Main image: David ‘Heavy’ Whalley in Ryvoan Bothy | Credit: David Lintern

Few of us can claim to have fulfilled all our dreams but for Dave Whalley, otherwise known as ‘Heavy’, the transition from a troubled son of the Manse in Ayrshire to one of Scotland’s most respected mountain rescue experts is the stuff of legend.

He once told me that as a teenager that had he not joined the military, he would have ended up in jail. Thankfully, he chose the former, with a strong ambition to become a member of the RAF Mountain Rescue Team.

Initially working in catering at RAF Leuchars, his application to join the Rescue Team was mocked – at 5ft 4inches and 7 stone, he was too small. He earned his nickname, and it stuck. He was eventually accepted.

As the youngest, he earned his stripes doing the worst of the work. As the smallest, he wore size 12 climbing boots with three pairs of socks because the equipment stores didn’t have gear small enough to fit him. The rest is history.
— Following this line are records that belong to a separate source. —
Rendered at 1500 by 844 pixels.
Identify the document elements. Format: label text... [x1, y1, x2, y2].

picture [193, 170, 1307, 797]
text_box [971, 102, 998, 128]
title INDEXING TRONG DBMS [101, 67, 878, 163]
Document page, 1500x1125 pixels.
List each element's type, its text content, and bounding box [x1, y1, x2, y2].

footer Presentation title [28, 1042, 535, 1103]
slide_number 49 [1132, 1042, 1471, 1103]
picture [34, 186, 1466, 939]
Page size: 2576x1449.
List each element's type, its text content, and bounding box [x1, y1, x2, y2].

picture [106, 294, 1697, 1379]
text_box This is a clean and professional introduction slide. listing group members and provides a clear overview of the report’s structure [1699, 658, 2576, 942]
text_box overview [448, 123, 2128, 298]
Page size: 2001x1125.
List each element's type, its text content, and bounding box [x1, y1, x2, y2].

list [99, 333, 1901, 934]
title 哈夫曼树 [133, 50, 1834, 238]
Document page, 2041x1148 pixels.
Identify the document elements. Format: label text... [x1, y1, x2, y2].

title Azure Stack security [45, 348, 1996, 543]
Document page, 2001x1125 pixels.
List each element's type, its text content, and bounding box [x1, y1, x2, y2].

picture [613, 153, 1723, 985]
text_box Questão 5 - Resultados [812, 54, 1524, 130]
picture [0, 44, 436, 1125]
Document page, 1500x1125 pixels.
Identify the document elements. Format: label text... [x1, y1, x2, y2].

He was involved in over a thousand rescues, eventually becoming leader of both the RAF Leuchars Team and then the RAF Kinloss Team. He travelled to the Himalaya and Alaska on training exercises and on his retirement became a member of the Torridon MR Team and Chairman of the Mountain Rescue Committee of Scotland.

He was one of the first on the scene at the Lockerbie disaster and told me the sight would haunt him forever. Like many of his colleagues he suffered from PTSD, a condition unrecognised by the MoD at the time. They were told to ‘man up and get on with the job.’ He spent years campaigning for the MoD to acknowledge and help treat PTSD, and his lobbying was eventually successful.

Saving lives and then minds was his life’s work. I never heard a bad word about Heavy Whalley, and I never heard him utter a bad word about anyone else. Like his great hero, Hamish MacInnes, he will long be remembered as a mountain rescue legend.